How is being left-handed not right?

April 22, 2012 12:15 am | Updated July 13, 2016 01:44 am IST

open page left hand colour 230412

open page left hand colour 230412

I fail to understand why the left hand is considered so inauspicious although it is very much an important part of our body. Can we imagine a body or life without the left hand? Why can't the use of the left hand be justified the way we use our left eye, left ear or left leg? In fact, the most vital organ — the heart — is also on the left side! Then why this discrimination against left-handedness?

I remember the day when my mother was dumbfounded to see my daughter (who was then around two years old) invariably using her left hand for most of her activities. My poor mother reminisced the days when she struggled to convince the elders of the house that her daughter (myself) was left-handed and that there was nothing opprobrious about it but she failed miserably. She was sternly advised to change my natural inclination to use the left hand and fearing the repercussions of defying them, she coerced me into making me a right-hander. How unfair!

Why is it that the same people who consider using the left hand taboo are diehard fans of left-handers? Whistles blow when Amitabh Bachchan, the famous left-handed superstar, blows up the villain's head by pulling the trigger (of the gun) with his left hand. Every single soul on earth looks up to the man who changed the world — Bill Gates, the left-handed computer geek (the second richest person in the world, 2011).

Can people still believe that the left hand is unlucky or being left-handed is ill-fated? The answer is ‘yes,' as I have observed that whenever my daughter offers gifts or just anything to her friends/relatives with her left hand (as she is a leftie), people instantly say: “Give it with your right hand, not with your left,” and she wonders why this bias? “Why is it wrong to use my left hand, amma,” she asks innocently, now five years old. Little does she know that many people consider it an insult to be offered anything with the left hand.
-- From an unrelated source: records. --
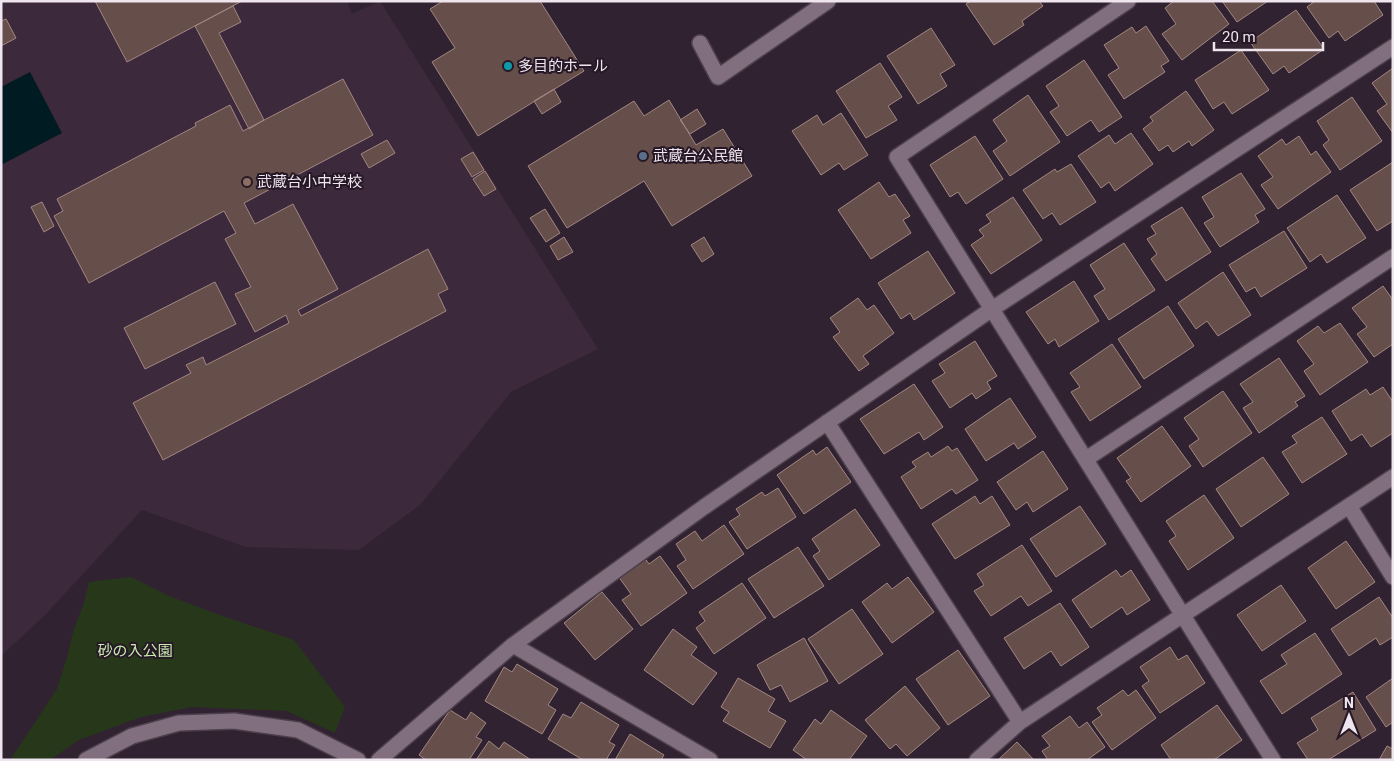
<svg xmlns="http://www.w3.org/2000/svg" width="1394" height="761" viewBox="0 0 1394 761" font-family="Roboto,'Noto Sans JP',sans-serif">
  <rect width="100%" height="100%" fill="#302230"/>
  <path fill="#3d293c" d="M1 1H347L352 14 380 1 598 349 511 392 420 505 359 550 246 547 142 510 45 615 1 656Z"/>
  <path fill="#27381a" d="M131 577 169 596 217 614 294 640 345 707 335 733 287 711 192 707 141 717 79 740 50 760H12V757L57 689 67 657 74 629 84 603 89 582Z"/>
  <path fill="#001b21" d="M30 72 62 133 1 165V87Z"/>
  <path fill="#664e4a" stroke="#a28783" d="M95 1H242L127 62Z
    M443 1H540L584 71 478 136 432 62 455 48 430 9Z
    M971 1H1039L1043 6 1022 21 1024 25 994 45 966 4Z
    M1174 1H1212L1229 24 1182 60 1162 34 1176 24 1165 8Z
    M1222 1H1268L1237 22Z
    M1315 1H1374L1383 15 1345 41 1338 31 1329 38 1307 7Z
    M233 6 241 22 219 33 264 120 249 129 195 26Z
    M1296 10 1324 49 1289 73 1284 66 1273 74 1250 42Z
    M6 19 16 38 1 46V21Z
    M1146 26 1169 61 1161 66 1165 72 1124 99 1108 75 1119 68 1104 45 1132 27 1136 33Z
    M931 28 955 65 940 74 947 86 918 104 887 56Z
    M1241 50 1269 90 1232 114 1224 102 1213 109 1195 80Z
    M1084 60 1122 117 1099 132 1091 120 1067 136 1050 112 1059 106 1046 86Z
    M880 63 902 97 888 106 897 120 866 138 836 91Z
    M1393 68V133L1377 111 1387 104 1372 83Z
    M343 79 373 135 244 203 255 224 293 204 338 289 298 310 301 316 428 249 448 289 438 294 446 311 163 460 133 403 191 373 186 365 203 357 206 365 289 323 286 315 255 332 235 294 251 287 225 239 236 233 224 211 89 283 54 216 63 211 57 199 196 126 195 123 230 105 243 131Z
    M554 89 561 102 542 114 534 101Z
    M1186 91 1214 130 1192 146 1189 141 1173 152 1168 145 1159 151 1143 129 1153 121 1150 117Z
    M1028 95 1060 142 1010 176 993 151 1007 141 993 120Z
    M1352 97 1382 141 1340 170 1323 145 1329 140 1317 121Z
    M669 100 696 145 723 129 752 176 672 226 644 181 567 228 528 166 634 101 644 116Z
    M697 109 706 124 690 134 680 120Z
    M841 113 868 155 844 170 839 163 821 175 792 131 817 115 823 125Z
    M1131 133 1153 164 1115 191 1109 182 1101 188 1078 156 1109 135 1115 144Z
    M975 136 1003 179 966 204 958 192 950 197 930 165Z
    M1299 136 1311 155 1316 151 1331 172 1278 209 1261 185 1273 177 1258 156 1282 139 1286 145Z
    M387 140 395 153 369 168 361 154Z
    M473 152 484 170 472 177 461 159Z
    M1393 162V221L1377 231 1350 190Z
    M1071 164 1096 202 1060 225 1052 213 1043 219 1023 190 1055 169 1057 172Z
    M485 171 496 189 484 196 473 179Z
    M1241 173 1265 209 1255 215 1259 222 1220 247 1204 223 1214 217 1202 197Z
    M879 182 889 197 895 194 910 216 903 220 911 233 871 259 838 210Z
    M1337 195 1366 238 1327 263 1321 254 1310 262 1287 228Z
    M1013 197 1042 240 991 274 971 245 984 236 979 230 991 222 986 215Z
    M42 202 54 226 44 232 31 207Z
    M1182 207 1211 252 1166 281 1151 259 1157 254 1147 239 1156 234 1151 226Z
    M545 209 560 233 546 242 530 218Z
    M1284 231 1307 268 1261 297 1255 287 1246 292 1229 265Z
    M564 237 573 252 558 260 550 246Z
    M704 237 714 254 702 262 691 245Z
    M1124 243 1155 290 1109 320 1094 296 1105 289 1090 265Z
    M928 251 955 293 914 320 910 313 901 319 878 283Z
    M1223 272 1251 315 1218 336 1207 321 1196 329 1178 303Z
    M1074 281 1099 321 1059 347 1055 339 1048 344 1026 312Z
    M215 282 236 324 145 369 124 328Z
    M1383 286 1393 300V344L1374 357 1357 334 1367 327 1352 308Z
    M858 298 867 310 874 305 894 333 863 356 869 364 859 371 833 337 840 332 830 318Z
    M1168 306 1194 346 1144 379 1118 339Z
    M1340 323 1368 362 1320 395 1304 371 1314 364 1297 341 1318 326 1324 333Z
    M975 341 997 376 987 382 991 389 976 399 972 393 950 408 932 381 945 373 939 364Z
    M1112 344 1141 387 1090 421 1071 392 1080 387 1070 373Z
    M1279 358 1305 396 1295 402 1298 406 1259 433 1243 408 1253 402 1240 384Z
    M914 384 943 427 924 440 919 432 884 454 860 419Z
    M1383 387 1393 402V433L1371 447 1362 434 1351 441 1332 411 1366 389 1370 395Z
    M1223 391 1252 433 1203 467 1189 446 1199 439 1184 418Z
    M1010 398 1036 437 1018 449 1014 443 986 461 965 429Z
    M1322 417 1347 454 1302 483 1282 452 1297 443 1292 436Z
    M1162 426 1191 466 1141 502 1126 481 1131 478 1117 458Z
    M948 446 952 451 957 448 978 480 956 494 952 489 921 509 901 477 916 467 912 462 928 452 931 457Z
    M827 447 851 482 804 514 777 475 813 450 816 455Z
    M1043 451 1068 489 1033 512 1027 502 1016 510 997 482Z
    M1263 457 1289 494 1241 527 1216 489Z
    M778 488 796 517 747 549 729 522 740 515 736 509 762 492 765 496Z
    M1204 495 1234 538 1188 570 1169 541 1176 536 1166 521Z
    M975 496 980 504 992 496 1010 525 955 559 932 524Z
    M1080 506 1106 544 1056 577 1030 539Z
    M855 509 880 545 829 580 813 556 820 551 812 539Z
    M724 525 744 554 693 589 677 566 686 560 676 544 695 531 702 541Z
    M1346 541 1375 582 1336 609 1308 568Z
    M1022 545 1052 591 1028 606 1021 596 991 616 974 591 984 585 977 574Z
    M798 547 824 586 774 618 748 579Z
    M660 556 687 593 641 626 622 600 631 594 618 576 644 557 649 564Z
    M1116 570 1121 577 1131 570 1150 600 1127 615 1122 607 1091 628 1072 600Z
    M908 577 934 612 892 643 862 602 887 583 892 589Z
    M742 583 766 618 714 654 696 628 705 621 699 612Z
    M1281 585 1306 621 1262 651 1237 615Z
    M602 592 633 629 595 660 564 623Z
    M1379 597 1393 618V637L1380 645 1376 638 1349 656 1331 629Z
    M1060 603 1089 647 1061 666 1051 651 1024 669 1004 638Z
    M852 609 883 654 839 684 808 639Z
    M673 629 697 647 691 655 717 673 693 705 644 670Z
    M1315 633 1342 674 1282 714 1260 681 1287 664 1281 655Z
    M804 638 828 681 790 702 781 685 770 690 757 665Z
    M1170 647 1178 660 1187 655 1205 683 1160 713 1142 686 1149 681 1140 667Z
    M958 650 990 696 948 725 916 679Z
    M517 664 558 689 548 705 556 710 542 734 485 701 504 667 512 672Z
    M738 678 775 699 768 711 786 721 770 748 723 721 729 712 721 707Z
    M1393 678V722L1386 727 1366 697Z
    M905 686 940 728 907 756 896 744 890 749 865 720Z
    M1123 690 1128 696 1136 690 1156 718 1112 750 1092 722 1102 715 1097 708Z
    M1353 692 1376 730 1328 760H1308L1297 743 1318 730 1311 718Z
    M581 702 619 725 609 742 615 745 606 760H583L548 739 563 714 571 718Z
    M1217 705 1242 740 1214 760H1171L1161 745Z
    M450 710 466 720 471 712 486 723 476 737 482 740 469 760H426L419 755Z
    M831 710 867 736 849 760H807L793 750 815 719 821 724Z
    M1070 716 1079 728 1087 722 1105 747 1087 760H1048L1042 751 1050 746 1042 736Z
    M630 734 664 755 661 760H615Z
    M489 741 499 749 504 742 531 760H476Z
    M1017 742 1034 760H998Z
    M1387 746 1393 749V760H1379Z"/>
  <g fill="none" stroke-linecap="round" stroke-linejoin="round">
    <g stroke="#4c3f4b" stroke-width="18">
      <path id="lane" d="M700 43 718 77 828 1"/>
    </g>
    <g stroke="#4c3f4b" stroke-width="18">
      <path id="street" d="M1128 1 897 157 1273 760
        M827 422 1020 722
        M1086 459 1393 257
        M1349 506 1393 577
        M513 645 710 760
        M86 760 132 736 179 723 234 721 298 730 358 760
        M379 760 513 645 704 507 992 309 1393 47
        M977 760 1020 722 1393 477"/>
    </g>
    <use href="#lane" stroke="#816f80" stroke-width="15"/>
    <use href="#street" stroke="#816f80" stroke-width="15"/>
  </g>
  <circle fill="#0f9aa8" stroke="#261826" stroke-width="2" cx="508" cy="66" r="5"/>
  <circle fill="#5c6f8a" stroke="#261826" stroke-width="2" cx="643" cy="156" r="5"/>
  <circle fill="#8d6e63" stroke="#261826" stroke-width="2" cx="247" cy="182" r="5"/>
  <g text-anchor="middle" stroke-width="4" stroke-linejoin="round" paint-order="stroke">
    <g font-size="15" fill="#efe5ee" stroke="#261826" text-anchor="start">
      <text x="518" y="71">多目的ホール</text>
      <text x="653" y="161">武蔵台公民館</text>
      <text x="257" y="187">武蔵台小中学校</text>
    </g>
    <g font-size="15" fill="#c8ebae" stroke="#261826">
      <text x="135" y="656">砂の入公園</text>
    </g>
  </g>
  <rect width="1394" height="761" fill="none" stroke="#efe5ee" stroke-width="5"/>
  <g transform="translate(1349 716)" stroke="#261826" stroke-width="4" paint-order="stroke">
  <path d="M0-4L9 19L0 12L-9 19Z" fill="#efe5ee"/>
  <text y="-8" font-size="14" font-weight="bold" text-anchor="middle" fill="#efe5ee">N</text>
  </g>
  <path d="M1214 42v8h109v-8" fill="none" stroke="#efe5ee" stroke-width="2.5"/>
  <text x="1222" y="42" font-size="15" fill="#efe5ee" stroke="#261826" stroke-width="4" paint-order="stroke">20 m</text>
</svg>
Why this abhorrence for the left hand? Aren't we all amused by the acts of Charlie Chaplin, the left-handed comedy king, even today? For years together, the world has applauded when Allan Border, Yuvraj Singh, Brian Lara and Sanath Jayasurya hit fours and sixes with their left hands, producing centuries and double centuries; millions of men and women have been bowled over by the overs bowled by the left-handed Wasim Akram, Ravi Shastri, Bruce Reid and Irfan Pathan, who have won crucial matches.

Many right-handed Tennis players have been knocked out by left-handed opponents Martina Navaratilova and Raphael Nadal, to name just two. Apart from these achievers, we remember left-handed scientists like Albert Einstien, Marie Curie (Nobel Prize winner) and Isaac Newton for their invaluable contribution to science. And who has not admired the works of famous artists such as Leonardo Da Vinci, Pablo Picasso or Michael Angelo who have left an ineffaceable impression across the globe. On top of these, we have had great left- handed rulers and leaders, especially Alexander the Great, Napoleon Bonaparte, Rani Laxmibai and U.S .Presidents John F. Kennedy, Ronald Regan and now Barack Obama.

In spite of the fact that left-handers have achieved so much, in India there is a pre-conceived notion that the left hand is inauspicious. I feel that men can still be left-handed but not girls and women as they have to cook and serve food. In some religions, serving food with the left hand is considered a sin. Why this prejudice?

I am combating with my family and the outside world to let my daughter continue being a leftie, because many of the tools, equipment, musical instruments are designed keeping in mind the right-handers causing much discomfort to the left-handed people as in using cameras, computer mouse, guitar, the fridge door, the mixie regulator switch and many more. And not only that when I take my daughter to the temple, her natural tendency to extend her left hand for prasadam earns her only scorn, “Hmmn.., show your right hand.” These are the priest's words, not God's. Even the left-handers are God's creations. I read in a consumer magazine that a team of the Foetal Behaviour Research Centre, U.K, studied the scans of 1,000 foetuses and concluded that handedness develops in the womb when the foetus is just 10 weeks old.

The hand the foetus favours in the womb is the hand he/she will use for the rest of his/her life. But the hardcore fact is that most of the rituals cannot be performed with the left hand, the reason being superstitious sentiments attached to the left hand.

After my hue and cry for the past three years in my family, my daughter has at last been permitted to use her left hand for most of the activities like writing and playing, barring a few like eating and serving. I feel it is very unfair to compel a left-handed child to eat with her right hand as having food is such an important activity of our daily life which is done with our heart and soul, relishing morsel by morsel, but my daughter is pressured and is not able to enjoy her food wholeheartedly. What a punishment for being a left-hander?

A creative lot

It is believed that left-handers are creative and have good linguistic skills as their right brains predominate various abilities in them but in India (especially south India), it will take ages for people to acknowledge these facts and give the left hand its share of due importance and to accept left-handers (especially girls and women) without any inequity.